Thursday, April 23, 2015

Testing for Cushing's, ACTH

Serum Adrenal Corticotropin Releasing Hormone (ACTH)  is a hormone produced by your pituitary.  This hormone signals the adrenals to produce more cortisol.  It is a simple blood draw, done at specific times (8am or midnight) and is only complicated by its need to be drawn into a chilled tube and kept frozen.  It has a super-short half life (somewhere around 14-17 minutes, depending on the source), meaning the levels present in a blood sample drop quickly at room temperature.  I *always* remind the lab aid about this tests' requirements if they haven't already obviously prepared a chilled tube, etc.  Depending on the lab, this test can take a bit longer than the cortisol, but it too has a fairly quick turn around.  A serum ACTH level can be a very helpful test for diagnosis as it helps point to the source of the excess cortisol state endogenous hypercortisolism (ie, the problem stems from within the body).

In the case of Cushing's Disease, there is a tumor on the pituitary that produces it's own ACTH, effectively bypassing the feedback loop that would otherwise keep your levels just where you need them in a healthy body.  This in turn causes your adrenals to produce cortisol your body doesn't actually need, and it sets off a huge chain of events that can cause a lot of damage to your body.  In this situation it also suppresses your own pituitary's production of ACTH (there is already enough in the blood supply, so your pituitary does not call for more) with it basically going to sleep as it gets out of the habit.  In cyclic cases, it is thought that the tumor turns off production (this is poorly understood and there is no explanation as to why or how, to my knowledge), and this accounts for a cyclic person swinging into a "low cycle" or normal cycle.  For this reason, the pituitary of a cyclic patient doesn't always become fully suppressed and post-operative testing may not be as clear.  If the pituitary can wake up and kick in, your body may not crash to a "zero cortisol state" postoperatively as is expected and watched for as a sign for remission in florid cases (though it certainly still does happen).  It also may mean a lower requirement for post-op steroid replacement.  But this is all so individual, dependent upon your pre-operative levels, and how your body copes with the changes.

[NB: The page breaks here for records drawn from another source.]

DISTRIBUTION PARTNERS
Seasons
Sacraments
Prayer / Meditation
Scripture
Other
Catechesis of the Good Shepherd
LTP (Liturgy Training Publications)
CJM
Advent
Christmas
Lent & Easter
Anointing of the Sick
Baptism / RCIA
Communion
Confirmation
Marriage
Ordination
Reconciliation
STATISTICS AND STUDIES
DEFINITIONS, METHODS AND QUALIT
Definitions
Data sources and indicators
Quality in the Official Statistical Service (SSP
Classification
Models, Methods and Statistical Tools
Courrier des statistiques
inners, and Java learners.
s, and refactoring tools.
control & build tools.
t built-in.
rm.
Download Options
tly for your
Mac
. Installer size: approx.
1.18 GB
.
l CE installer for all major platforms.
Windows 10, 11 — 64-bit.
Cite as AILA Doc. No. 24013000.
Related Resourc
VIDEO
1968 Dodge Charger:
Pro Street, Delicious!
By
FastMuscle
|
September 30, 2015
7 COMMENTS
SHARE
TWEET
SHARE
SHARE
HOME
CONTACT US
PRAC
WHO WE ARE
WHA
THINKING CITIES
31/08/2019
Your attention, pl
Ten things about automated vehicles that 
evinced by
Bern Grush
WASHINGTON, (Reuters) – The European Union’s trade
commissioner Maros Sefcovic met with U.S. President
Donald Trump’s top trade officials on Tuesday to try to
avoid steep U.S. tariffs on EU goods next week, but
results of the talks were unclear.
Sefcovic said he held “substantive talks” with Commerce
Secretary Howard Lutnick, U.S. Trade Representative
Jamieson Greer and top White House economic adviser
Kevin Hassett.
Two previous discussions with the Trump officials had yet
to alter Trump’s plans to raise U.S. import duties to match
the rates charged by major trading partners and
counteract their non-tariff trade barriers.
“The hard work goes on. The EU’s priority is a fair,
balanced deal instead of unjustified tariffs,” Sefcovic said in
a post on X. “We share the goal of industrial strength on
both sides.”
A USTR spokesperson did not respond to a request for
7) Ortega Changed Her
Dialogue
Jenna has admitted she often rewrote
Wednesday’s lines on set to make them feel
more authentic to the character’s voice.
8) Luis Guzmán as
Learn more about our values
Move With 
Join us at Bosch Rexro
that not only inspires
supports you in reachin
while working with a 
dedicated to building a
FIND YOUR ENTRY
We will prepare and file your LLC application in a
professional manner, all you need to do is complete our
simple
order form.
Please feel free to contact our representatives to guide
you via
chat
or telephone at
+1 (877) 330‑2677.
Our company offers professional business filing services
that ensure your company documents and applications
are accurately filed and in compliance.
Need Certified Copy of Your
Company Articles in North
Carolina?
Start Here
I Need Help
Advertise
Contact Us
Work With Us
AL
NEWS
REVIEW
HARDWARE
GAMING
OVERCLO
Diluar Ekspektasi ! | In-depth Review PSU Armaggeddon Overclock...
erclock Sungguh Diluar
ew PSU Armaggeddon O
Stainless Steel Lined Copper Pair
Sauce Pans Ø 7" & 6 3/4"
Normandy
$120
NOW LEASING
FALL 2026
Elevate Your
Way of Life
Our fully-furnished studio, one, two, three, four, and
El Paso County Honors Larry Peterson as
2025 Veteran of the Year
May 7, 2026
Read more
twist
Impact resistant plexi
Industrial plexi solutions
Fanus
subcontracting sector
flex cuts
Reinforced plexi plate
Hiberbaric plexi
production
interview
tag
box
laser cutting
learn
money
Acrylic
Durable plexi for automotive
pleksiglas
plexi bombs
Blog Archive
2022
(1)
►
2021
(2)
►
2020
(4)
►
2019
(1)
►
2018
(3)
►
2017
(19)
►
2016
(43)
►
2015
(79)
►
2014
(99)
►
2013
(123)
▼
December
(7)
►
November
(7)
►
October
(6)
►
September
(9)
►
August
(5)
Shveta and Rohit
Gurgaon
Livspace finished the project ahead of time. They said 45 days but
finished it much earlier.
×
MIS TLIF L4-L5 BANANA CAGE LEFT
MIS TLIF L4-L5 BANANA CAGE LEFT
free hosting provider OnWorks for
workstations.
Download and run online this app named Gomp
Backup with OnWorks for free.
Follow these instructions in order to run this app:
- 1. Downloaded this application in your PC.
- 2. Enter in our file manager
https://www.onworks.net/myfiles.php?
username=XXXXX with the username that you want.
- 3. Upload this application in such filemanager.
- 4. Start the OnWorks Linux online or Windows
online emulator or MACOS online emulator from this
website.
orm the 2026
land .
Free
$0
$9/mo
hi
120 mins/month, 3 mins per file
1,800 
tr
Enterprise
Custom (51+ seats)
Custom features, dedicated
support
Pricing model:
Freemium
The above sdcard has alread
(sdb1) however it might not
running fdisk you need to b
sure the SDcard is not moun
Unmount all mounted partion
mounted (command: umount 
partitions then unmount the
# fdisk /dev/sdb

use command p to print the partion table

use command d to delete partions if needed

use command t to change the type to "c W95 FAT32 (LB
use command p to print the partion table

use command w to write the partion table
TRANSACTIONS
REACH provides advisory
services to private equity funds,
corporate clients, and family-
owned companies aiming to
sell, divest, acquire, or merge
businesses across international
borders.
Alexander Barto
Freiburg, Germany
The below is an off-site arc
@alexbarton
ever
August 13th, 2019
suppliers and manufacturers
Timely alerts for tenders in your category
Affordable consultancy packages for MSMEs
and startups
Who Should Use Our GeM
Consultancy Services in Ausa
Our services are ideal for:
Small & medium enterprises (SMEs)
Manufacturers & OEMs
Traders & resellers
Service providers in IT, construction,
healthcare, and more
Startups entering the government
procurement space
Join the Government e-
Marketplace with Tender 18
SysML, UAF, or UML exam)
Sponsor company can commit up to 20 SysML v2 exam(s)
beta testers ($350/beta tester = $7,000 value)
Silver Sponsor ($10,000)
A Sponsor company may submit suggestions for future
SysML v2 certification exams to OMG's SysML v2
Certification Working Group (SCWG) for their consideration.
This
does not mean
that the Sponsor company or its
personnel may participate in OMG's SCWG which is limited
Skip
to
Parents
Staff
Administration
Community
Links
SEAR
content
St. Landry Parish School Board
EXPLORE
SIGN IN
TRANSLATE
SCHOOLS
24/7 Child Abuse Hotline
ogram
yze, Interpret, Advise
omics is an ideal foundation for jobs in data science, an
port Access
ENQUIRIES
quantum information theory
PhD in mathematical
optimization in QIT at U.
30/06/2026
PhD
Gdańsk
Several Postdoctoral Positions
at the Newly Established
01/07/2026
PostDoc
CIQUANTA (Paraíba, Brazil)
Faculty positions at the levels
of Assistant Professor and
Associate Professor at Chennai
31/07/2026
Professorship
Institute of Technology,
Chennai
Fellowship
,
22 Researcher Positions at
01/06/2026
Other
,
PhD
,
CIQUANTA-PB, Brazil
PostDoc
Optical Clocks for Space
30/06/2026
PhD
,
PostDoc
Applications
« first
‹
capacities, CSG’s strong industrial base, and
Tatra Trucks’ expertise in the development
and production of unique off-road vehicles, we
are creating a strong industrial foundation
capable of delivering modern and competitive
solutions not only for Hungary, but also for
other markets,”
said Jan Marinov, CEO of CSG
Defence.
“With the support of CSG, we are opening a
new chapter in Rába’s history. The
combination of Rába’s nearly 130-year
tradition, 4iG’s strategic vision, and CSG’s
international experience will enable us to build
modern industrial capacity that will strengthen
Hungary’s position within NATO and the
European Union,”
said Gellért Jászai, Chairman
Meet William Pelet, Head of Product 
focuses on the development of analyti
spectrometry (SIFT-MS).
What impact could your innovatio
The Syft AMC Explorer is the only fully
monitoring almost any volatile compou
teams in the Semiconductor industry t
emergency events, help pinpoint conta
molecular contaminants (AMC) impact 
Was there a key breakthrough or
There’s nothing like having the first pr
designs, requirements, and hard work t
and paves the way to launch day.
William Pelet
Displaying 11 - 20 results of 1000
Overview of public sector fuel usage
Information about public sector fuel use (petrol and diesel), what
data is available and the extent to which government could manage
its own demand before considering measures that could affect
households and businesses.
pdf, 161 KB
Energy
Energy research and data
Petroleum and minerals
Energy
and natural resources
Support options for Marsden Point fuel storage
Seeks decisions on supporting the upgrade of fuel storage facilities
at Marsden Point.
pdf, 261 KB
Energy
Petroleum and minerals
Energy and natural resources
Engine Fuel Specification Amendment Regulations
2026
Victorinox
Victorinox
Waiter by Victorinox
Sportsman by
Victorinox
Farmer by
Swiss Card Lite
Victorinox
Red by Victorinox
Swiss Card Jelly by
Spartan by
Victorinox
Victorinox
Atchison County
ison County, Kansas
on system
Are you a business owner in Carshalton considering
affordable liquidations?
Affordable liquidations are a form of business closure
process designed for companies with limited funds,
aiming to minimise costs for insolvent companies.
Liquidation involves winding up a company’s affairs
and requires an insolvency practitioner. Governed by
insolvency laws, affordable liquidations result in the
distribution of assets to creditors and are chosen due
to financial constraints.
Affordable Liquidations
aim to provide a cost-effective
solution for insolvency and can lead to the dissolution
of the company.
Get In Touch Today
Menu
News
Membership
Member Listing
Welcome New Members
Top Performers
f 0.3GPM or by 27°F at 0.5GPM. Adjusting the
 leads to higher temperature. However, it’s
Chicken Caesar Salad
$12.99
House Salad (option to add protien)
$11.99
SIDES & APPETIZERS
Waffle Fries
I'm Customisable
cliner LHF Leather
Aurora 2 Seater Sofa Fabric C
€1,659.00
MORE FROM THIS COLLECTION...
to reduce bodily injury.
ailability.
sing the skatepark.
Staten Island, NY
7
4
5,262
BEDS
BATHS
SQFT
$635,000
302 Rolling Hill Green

ACTH within the normal range or somewhat elevated in the presence of hypercortisolism is suggestive of a pituitary tumor source as described above. 

Low or absent ACTH levels are indicative of an adrenal source, meaning there is a tumor on an adrenal glad itself that instead of producing ACTH, produces cortisol more directly.  Your pituitary senses the excess cortisol and thus does not send out ACTH to produce more.  This too can lead to pituitary suppression.

An excessively high ACTH level is suggestive of what is called an ectopic source.  This can be a tumor almost anywhere else in the body, that produces high amounts of ACTH.  There are some specific types of imaging that can help locate these tumors, which I'll discuss briefly in a later post.

The most common endogenous source is pituitary, a small percent is adrenal, and an even smaller percent are ectopic.